How do we love our enemies?

“First, we must develop and maintain the capacity to forgive. He who is devoid of the power to forgive is devoid of the power to love.”

“Second, we must recognize that the evil deed of the enemy neighbor, the thing that hurts, never quite expresses all that he is. An element of goodness may be found even in our worst enemy. We recognize that his hate grows out of fear, pride, ignorance, prejudice and misunderstanding, but in spite of this, we know God’s image is ineffably etched in his being. Then we love our enemies by realizing that they are not totally bad and they are not beyond the reach of God’s redemptive love.”

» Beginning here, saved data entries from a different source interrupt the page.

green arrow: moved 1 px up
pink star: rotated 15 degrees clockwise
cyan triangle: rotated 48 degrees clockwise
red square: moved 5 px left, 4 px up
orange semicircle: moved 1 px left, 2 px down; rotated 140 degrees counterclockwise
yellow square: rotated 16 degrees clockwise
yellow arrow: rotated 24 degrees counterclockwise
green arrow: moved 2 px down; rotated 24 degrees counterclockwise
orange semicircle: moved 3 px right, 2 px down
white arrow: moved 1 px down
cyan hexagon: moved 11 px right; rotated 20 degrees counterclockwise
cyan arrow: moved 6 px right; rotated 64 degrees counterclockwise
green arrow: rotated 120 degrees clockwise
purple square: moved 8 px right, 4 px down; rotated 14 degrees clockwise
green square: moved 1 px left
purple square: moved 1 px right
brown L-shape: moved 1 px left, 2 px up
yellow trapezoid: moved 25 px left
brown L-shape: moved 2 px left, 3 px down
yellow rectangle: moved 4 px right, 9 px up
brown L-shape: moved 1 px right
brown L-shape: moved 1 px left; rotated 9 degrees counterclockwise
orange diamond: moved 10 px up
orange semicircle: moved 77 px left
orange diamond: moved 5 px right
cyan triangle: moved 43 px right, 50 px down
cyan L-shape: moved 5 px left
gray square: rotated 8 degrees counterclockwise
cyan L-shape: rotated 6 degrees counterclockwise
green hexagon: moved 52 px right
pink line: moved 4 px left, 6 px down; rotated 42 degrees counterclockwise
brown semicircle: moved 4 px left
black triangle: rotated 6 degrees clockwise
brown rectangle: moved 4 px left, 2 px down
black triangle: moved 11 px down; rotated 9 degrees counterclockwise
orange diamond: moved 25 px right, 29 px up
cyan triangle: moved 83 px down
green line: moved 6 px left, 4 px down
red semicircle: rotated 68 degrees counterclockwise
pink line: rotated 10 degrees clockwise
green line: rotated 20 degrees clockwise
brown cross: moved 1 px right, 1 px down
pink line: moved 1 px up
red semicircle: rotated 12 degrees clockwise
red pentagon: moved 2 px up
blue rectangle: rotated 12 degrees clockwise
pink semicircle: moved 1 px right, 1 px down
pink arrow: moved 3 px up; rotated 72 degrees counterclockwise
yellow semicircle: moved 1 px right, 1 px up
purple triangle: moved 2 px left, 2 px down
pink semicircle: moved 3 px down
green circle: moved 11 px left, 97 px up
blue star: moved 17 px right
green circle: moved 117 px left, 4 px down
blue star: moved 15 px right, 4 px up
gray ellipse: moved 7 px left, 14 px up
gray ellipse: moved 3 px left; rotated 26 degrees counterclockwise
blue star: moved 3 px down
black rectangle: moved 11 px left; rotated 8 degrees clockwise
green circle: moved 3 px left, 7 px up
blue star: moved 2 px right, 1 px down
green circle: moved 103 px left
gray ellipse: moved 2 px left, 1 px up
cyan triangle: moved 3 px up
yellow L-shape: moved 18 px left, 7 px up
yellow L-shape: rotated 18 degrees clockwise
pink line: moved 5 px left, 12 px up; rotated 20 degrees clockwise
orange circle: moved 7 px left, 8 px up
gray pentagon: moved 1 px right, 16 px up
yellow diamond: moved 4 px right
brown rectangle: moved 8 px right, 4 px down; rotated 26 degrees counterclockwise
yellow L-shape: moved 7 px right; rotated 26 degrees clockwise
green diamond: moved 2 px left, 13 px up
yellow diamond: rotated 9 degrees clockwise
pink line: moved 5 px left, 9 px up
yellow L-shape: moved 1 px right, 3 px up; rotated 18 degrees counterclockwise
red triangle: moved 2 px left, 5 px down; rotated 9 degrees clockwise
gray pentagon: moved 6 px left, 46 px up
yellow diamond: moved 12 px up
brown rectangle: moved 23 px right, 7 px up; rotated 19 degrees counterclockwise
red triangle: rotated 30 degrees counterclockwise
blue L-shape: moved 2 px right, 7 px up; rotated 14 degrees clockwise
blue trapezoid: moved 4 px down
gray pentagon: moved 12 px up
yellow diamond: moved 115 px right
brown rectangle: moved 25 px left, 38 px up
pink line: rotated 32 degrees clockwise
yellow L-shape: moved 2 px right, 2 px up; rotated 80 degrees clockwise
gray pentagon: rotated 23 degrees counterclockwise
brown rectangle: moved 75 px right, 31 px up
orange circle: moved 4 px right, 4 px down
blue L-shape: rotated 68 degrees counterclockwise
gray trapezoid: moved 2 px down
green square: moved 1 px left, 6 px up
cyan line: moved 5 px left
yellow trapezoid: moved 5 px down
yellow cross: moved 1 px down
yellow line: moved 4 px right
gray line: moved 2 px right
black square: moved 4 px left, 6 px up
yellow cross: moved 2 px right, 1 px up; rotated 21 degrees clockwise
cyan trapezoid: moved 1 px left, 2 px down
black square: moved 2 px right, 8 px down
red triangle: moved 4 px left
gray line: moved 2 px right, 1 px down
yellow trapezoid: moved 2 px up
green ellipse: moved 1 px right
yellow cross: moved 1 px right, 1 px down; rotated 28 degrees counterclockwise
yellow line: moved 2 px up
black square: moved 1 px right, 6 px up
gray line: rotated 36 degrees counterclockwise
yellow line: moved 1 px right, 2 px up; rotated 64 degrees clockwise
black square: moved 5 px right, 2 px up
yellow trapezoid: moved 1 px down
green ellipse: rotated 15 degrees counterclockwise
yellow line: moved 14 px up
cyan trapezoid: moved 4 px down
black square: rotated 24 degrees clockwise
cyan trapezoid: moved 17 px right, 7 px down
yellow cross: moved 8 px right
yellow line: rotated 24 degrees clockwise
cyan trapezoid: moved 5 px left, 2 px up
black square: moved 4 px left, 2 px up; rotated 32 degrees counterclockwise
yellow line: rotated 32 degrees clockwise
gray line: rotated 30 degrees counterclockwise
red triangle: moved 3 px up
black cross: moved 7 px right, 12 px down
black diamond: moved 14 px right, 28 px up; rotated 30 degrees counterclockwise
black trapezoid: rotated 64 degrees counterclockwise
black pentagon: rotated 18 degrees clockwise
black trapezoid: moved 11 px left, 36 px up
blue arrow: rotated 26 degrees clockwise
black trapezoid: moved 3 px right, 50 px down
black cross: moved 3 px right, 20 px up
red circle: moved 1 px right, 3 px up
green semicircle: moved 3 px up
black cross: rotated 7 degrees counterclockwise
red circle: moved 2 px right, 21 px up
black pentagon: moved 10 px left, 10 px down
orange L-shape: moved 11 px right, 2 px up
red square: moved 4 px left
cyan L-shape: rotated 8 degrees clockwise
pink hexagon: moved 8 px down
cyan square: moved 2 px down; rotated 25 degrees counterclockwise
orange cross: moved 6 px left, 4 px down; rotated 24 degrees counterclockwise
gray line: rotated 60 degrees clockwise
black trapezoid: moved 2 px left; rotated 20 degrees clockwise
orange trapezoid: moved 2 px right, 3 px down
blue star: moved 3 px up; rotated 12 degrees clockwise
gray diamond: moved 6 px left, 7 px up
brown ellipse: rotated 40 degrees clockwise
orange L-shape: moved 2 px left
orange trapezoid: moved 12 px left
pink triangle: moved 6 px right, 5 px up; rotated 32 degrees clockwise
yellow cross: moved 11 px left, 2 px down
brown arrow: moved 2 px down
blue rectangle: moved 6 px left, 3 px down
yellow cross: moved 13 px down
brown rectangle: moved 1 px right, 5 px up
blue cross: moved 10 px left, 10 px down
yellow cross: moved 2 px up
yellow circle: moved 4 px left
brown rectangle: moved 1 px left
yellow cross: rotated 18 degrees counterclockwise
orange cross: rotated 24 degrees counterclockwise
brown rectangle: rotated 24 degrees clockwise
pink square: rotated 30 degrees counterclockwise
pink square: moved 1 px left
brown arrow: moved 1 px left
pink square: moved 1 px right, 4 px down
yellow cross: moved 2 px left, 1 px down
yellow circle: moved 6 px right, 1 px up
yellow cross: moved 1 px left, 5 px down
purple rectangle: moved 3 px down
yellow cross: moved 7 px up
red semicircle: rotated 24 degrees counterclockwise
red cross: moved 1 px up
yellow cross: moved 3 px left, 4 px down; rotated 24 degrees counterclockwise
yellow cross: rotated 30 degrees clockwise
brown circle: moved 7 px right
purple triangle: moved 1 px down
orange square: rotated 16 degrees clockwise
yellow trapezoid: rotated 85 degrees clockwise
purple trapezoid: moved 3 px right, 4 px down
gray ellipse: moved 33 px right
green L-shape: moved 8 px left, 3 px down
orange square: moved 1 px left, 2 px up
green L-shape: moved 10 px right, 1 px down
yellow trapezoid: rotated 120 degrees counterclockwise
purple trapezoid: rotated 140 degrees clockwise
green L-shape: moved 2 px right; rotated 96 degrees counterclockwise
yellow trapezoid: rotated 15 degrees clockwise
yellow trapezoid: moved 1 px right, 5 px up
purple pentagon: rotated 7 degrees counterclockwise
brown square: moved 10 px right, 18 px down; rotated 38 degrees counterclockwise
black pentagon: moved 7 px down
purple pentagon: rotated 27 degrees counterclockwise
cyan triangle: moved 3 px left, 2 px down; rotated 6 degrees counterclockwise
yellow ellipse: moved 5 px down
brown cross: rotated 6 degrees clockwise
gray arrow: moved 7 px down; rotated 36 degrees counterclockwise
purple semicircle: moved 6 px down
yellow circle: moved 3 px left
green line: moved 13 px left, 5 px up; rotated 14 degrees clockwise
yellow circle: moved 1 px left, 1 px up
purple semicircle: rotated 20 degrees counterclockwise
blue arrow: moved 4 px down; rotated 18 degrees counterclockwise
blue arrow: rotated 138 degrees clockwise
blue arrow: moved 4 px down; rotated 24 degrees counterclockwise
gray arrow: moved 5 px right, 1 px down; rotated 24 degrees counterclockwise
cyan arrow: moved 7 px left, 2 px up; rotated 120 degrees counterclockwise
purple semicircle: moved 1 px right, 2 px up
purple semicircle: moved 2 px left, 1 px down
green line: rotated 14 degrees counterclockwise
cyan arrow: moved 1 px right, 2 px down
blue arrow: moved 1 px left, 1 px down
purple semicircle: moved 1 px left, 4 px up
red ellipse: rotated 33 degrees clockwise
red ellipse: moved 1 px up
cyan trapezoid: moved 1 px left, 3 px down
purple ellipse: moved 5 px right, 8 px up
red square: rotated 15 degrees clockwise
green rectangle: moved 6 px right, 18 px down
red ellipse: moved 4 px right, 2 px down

“Third, we must not seek to defeat or humiliate the enemy, but to win his friendship and understanding.”

Why should we love our enemies?

“The first reason is fairly obvious. Returning hate for hate multiplies hate, adding deeper darkness to a night already devoid of stars. Darkness cannot drive out darkness; only light can do that. Hate multiplies hate, violence multiplies violence, and toughness multiplies toughness in a descending spiral of destruction. So when Jesus says, ‘Love your enemies,’ he is setting forth a profound and ultimately inescapable admonition. Have we not come to such an impasse in the modern world that we must love our enemies or else? The chain reaction of evil – hate begetting hate, wars producing more wars – must be broken, or we shall be plunged into the dark abyss of annihilation.”

“Another reason we must love our enemies is that hate scars the soul and distorts the personality. Modern psychology recognizes what Jesus taught centuries ago: hate divides the personality and love, in an amazing and inexorable way, unites it.”

“A third reason why we should love our enemies is that love is the only force capable of transforming an enemy into a friend. We never get rid of an enemy by meeting hate with hate; we get rid of an enemy by getting rid of enmity. By its very nature, hate destroys and tears down; by its very nature, love creates and builds up. Love transforms with redemptive power.”